Réponse apportée en séance publique le 07/02/2002

M. Hubert Védrine, ministre des affaires étrangères. Madame la sénatrice, chacun, ici, connaît la situation au Proche-Orient. La France s'exprime souvent à ce sujet, de même que les quinze Etats membres de l'Union européenne.
Nous sommes tous profondément attachés à la sécurité d'Israël, mais nous pensons que la politique poursuivie à l'heure actuelle, qui est de pure répression, ne peut pas conduire à cette sécurité, et encore moins à une solution politique.
Nous l'avons dit, à Quinze, à plusieurs reprises, au niveau des ministres, des chefs d'Etat et de gouvernement : cette politique nous semble conduire à une impasse stratégique. Nous répétons donc constamment qu'il faudrait, tout en combattant le terrorisme, ce qui est légitime, rouvrir une négociation pour trouver une solution politique devant conduire, chacun le sait, à un Etat palestinien viable, pacifique et démocratique.

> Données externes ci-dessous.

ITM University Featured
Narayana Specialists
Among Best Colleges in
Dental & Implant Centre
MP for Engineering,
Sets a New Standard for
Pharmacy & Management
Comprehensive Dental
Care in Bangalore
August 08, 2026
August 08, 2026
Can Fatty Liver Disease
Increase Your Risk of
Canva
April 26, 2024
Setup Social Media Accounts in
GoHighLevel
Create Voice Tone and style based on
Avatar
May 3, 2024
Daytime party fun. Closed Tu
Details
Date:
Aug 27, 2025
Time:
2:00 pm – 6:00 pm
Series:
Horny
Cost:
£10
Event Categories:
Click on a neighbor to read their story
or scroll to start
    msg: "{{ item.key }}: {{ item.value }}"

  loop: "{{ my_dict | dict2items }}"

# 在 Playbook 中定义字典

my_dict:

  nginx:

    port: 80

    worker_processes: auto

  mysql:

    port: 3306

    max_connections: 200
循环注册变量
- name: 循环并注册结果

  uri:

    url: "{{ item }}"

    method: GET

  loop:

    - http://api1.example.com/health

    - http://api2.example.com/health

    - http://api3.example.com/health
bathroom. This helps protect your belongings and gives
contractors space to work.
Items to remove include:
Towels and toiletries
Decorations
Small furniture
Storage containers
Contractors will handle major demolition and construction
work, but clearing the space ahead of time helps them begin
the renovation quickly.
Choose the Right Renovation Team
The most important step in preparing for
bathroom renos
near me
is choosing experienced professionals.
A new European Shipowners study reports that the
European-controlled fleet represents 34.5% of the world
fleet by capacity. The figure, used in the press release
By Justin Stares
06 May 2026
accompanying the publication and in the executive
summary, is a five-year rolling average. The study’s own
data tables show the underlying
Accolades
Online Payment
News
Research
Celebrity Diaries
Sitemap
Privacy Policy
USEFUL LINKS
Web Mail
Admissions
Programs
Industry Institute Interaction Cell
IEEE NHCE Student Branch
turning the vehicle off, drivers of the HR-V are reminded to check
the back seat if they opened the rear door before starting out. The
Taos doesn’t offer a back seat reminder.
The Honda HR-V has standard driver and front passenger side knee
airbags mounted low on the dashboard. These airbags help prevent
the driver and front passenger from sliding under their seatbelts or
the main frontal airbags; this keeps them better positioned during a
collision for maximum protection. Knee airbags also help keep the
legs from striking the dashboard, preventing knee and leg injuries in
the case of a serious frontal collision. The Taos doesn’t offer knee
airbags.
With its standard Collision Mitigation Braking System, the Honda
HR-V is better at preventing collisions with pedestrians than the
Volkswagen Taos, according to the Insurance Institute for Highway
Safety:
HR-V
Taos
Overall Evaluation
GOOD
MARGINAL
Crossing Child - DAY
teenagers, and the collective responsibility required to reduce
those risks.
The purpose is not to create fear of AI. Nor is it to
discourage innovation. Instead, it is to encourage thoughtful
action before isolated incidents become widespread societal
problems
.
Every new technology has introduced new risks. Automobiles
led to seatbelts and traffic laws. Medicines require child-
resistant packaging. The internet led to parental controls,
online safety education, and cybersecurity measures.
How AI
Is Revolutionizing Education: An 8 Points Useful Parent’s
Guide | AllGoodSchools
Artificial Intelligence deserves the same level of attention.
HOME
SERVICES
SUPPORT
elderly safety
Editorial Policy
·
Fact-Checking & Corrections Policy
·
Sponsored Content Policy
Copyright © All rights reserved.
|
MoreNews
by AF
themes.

Il y a manifestement une différence d'approche, en ce moment, entre ce que souhaitent les Quinze de l'Union européenne et la politique actuellement conduite par l'Etat d'Israël ainsi que par les Etats-Unis, qui ont trop soutenu, à notre avis, cet aspect purement répressif de la politique israélienne.
Nous multiplions les initiatives. A ce titre, la France vient de mettre sur la table deux idées : le soutien au plan Peres-Abou Ala de reconnaissance de l'Etat palestinien précoce et la tenue d'élection. D'autres idées sont mises en circulation : conférences, plan Marshall, etc. L'essentiel serait de sortir de cette impasse.
Au moment où le Premier ministre israélien se rend à Washington, je voudrais exprimer ici l'espoir que le président Bush utilise l'immense autorité et l'immense influence des Etats-Unis pour trouver une solution politique.
Encore une fois, nous trouvons légitime et normal que les Etats-Unis appuient de tout leur poids la demande de sécurité du peuple israélien, nous sommes tous d'accord sur ce point. Nous restons cependant convaincus que, pour assurer la sécurité, il faut une vraie solution politique de fond, une solution durable. Si les Etats-Unis voulaient conforter les efforts actuels de l'Union européenne, cela pourrait amorcer un changement dans cette situation qui, pour l'instant, ne cesse de se dégrader.
Il faut accepter également de reprendre la négociation, de parler avec l'Autorité palestinienne, c'est-à-dire avec Yasser Arafat, à qui l'on doit redonner les moyens de jouer un rôle politique.